As Oil Prices Soar - Truck and SUV sales tumble

  Sales of new SUVs and pickup trucks have fallen about as far as the cost of a barrel of oil has soared. SUV sales were down by almost a third in April from a year earlier, and light truck sales at General Motors were off 32% over the same period. Chrysler’s dropped 31%, Ford’s 25%.

Many who already own one or more are putting them on the sale block — with less-than-spectacular success. It’s clear that Americans want cars with better fuel efficiency.

Nothing gets worse fuel mileage than an old clunker that runs poorly. As we’ve noted before, since 10% of the country’s almost 140 million privately owned cars and light-duty trucks emit more than half the auto-based pollution, it’s safe to say that that same 10% also account for most of the gas-guzzling. If only we could get them off the road.

It seems to us that those who drive those gasoline-thirsty wrecks would be as eager to sell or trade their cars as those who’ve grown frustrated filling up their relatively new SUVs and light trucks. And wouldn’t removing them drive oil demand downward, with a fall in price to follow?

We’ve suggested that Washington fund a buyback program — by shifting funds from one or more expenditures, not through new spending — to get the old cars off the road.

One of the better options would be for Washington to use the taxpayers’ money it wastes on food-shortage-creating biofuel subsidies, alternative energy research and other wasteful energy programs. Congress has the means and the grounds to provide automakers with an incentive to either buy back wasteful cars and junk them, or to do it directly.

Few cars built before 1978, the first year of the federal Corporate Average Fuel Economy standards, should be found on our roads. Classic cars and collectibles are, of course, an exception. But any smoke-belching, wheezing bomb of a car should be removed.

Washington could get 14 million autos — that culpable one-tenth — off the streets by moving $21 billion from other programs and into a vehicle buyback plan. Owners would be given $1,500 that could be used for a down payment for a high-mileage car in return for their old car.
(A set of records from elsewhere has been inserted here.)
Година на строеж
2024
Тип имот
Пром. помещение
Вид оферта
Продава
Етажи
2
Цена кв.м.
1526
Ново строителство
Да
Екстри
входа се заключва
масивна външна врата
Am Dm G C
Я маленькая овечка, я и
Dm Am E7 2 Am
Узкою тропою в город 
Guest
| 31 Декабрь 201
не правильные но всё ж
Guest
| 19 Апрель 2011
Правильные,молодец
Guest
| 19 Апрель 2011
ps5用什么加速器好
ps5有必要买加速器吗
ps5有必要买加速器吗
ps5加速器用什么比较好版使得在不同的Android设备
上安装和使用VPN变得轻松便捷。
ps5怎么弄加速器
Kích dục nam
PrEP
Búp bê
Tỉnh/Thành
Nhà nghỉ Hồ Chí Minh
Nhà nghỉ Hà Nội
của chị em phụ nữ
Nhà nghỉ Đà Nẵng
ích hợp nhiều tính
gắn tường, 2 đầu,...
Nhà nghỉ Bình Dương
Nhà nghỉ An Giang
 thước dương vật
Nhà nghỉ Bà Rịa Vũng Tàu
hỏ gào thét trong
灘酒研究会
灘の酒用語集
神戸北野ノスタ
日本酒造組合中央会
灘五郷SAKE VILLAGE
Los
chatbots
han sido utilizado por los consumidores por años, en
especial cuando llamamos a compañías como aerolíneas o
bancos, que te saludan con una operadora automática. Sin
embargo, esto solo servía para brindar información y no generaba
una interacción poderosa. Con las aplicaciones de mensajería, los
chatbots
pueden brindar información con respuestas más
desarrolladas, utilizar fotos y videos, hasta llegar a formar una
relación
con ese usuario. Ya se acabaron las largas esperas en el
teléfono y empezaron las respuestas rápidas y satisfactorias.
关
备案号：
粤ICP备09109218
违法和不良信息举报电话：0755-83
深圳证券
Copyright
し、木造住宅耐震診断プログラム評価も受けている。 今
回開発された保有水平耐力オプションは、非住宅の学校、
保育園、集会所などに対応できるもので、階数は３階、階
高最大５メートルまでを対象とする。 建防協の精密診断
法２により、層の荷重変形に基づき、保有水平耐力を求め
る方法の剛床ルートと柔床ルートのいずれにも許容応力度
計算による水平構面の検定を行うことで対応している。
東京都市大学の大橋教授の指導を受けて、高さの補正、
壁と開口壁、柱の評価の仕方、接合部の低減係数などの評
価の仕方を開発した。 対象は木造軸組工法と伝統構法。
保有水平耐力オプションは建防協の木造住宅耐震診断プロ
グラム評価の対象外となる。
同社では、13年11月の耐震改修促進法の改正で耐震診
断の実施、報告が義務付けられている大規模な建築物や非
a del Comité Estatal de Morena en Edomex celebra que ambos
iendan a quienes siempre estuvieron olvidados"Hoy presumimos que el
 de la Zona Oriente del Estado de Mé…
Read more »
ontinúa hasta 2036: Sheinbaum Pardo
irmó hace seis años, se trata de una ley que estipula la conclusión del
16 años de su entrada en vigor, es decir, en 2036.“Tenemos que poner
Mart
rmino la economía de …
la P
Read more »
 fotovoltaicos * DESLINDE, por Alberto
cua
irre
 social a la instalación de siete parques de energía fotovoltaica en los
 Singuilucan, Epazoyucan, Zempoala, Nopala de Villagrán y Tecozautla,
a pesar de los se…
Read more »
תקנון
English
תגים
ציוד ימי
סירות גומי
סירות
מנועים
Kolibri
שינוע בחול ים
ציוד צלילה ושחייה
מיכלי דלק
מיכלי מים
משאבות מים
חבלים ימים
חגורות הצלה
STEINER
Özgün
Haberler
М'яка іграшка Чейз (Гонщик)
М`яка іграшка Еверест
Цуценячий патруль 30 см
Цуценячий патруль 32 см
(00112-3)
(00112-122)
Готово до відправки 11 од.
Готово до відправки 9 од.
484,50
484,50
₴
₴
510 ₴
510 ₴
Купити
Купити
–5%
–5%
Even better: Environmental groups that rant about the ill effects of the internal combustion engine could pool their sizable resources and retire more than a few poor-mileage cars, paying their owners to send them directly to the crusher for recycling.

We are not alone in thinking that Americans should be gently coaxed into high-mileage vehicles. Fred Alger Management has proposed that any car or SUV that does not get 35 miles per gallon by 2010 should be taxed $1,000 a year. Each year the vehicle is still in use, the tax is raised by $500.

That sounds like a strong incentive to move into high-mileage cars, but it won’t do much for getting drivers out of their current low-mileage vehicles. It won’t be easy to sell a car that comes with a $1,000 annual tax that goes up $500 each year. And selling them doesn’t get them off the road anyway; it just means someone else is burning the gasoline.

But at least others are trying to come up with creative ways to cut a U.S. oil demand that, at roughly 20% of global demand, is the highest of any country. Fielding a national fleet of fuel-efficient vehicles would do just that. The first step is to get the guzzlers off the road.